#### Directions
Only lines with the string "BermudaTriangle" are wanted. Pull them out of the data.
────────────────
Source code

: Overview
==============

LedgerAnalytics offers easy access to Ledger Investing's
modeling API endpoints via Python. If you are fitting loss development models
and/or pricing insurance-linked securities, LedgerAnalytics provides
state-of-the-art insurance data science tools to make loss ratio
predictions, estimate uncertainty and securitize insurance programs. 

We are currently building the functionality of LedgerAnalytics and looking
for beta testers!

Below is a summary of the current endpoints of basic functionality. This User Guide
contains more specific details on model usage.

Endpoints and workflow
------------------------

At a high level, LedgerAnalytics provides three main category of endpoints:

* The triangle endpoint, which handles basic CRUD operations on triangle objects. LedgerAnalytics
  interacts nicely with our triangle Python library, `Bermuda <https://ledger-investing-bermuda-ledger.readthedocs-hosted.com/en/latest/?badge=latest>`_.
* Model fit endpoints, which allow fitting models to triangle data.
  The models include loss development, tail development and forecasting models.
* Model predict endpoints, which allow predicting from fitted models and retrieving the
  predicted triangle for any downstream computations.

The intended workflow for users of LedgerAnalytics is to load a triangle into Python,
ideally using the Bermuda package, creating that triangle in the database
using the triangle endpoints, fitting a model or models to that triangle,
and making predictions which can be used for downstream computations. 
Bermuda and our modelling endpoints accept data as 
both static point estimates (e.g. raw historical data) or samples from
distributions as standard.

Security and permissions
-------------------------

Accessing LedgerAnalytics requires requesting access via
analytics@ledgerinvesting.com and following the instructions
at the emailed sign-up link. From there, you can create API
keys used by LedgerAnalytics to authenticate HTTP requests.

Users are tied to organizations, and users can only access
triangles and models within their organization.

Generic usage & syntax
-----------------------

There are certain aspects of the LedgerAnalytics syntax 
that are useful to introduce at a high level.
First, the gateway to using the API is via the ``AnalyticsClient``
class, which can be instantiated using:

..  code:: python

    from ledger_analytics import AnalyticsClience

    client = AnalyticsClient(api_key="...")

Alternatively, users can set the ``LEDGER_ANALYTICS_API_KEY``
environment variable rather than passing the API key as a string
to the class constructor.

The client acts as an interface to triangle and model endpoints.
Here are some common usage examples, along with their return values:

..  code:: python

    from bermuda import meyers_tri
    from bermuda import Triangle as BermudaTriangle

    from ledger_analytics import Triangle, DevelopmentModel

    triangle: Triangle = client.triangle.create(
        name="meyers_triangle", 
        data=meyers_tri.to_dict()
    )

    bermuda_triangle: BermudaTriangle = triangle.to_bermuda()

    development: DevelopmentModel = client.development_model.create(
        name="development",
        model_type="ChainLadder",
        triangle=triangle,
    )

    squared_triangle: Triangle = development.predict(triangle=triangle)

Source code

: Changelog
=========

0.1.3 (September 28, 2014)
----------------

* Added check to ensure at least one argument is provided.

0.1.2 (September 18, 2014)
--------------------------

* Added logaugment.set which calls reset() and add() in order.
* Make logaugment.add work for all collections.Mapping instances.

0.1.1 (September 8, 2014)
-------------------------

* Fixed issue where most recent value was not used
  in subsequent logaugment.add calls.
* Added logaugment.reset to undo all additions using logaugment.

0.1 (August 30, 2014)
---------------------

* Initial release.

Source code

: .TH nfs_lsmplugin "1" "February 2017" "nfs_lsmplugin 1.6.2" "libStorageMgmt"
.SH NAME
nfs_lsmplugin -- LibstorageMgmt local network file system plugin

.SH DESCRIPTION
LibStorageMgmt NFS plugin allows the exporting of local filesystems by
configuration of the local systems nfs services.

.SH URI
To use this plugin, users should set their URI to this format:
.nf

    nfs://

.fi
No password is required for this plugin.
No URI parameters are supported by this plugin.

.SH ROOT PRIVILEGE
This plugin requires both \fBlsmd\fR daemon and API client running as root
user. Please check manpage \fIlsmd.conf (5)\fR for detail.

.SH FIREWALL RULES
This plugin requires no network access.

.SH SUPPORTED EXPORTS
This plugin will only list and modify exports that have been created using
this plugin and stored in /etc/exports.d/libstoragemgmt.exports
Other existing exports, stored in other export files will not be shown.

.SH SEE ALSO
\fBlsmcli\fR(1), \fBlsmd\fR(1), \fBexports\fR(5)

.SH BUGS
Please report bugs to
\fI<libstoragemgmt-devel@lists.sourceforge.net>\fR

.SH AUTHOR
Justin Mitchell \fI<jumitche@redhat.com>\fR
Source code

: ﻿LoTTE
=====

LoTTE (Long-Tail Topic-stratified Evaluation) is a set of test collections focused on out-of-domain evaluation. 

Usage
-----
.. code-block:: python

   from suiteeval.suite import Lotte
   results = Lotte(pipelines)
────────────────
#### Solution for this exercise
    from bermuda import Triangle as BermudaTriangle
    bermuda_triangle: BermudaTriangle = triangle.to_bermuda()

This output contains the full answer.